• _Given task_
Count the lines in the entries below that contain the word "clock". Give only the number.

───── Provided material ─────

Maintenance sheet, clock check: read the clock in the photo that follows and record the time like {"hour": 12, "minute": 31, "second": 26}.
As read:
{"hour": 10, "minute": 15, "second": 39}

─────
───── Provided material ─────

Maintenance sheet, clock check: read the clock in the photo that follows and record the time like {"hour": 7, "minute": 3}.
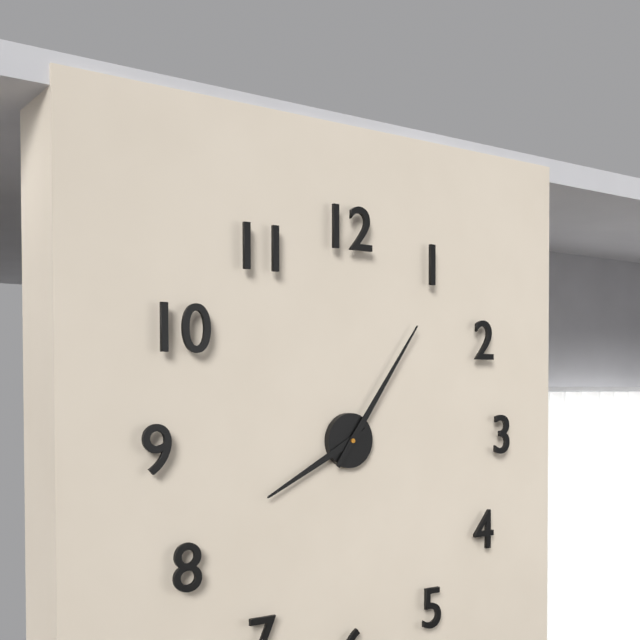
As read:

─────

• _Response_
2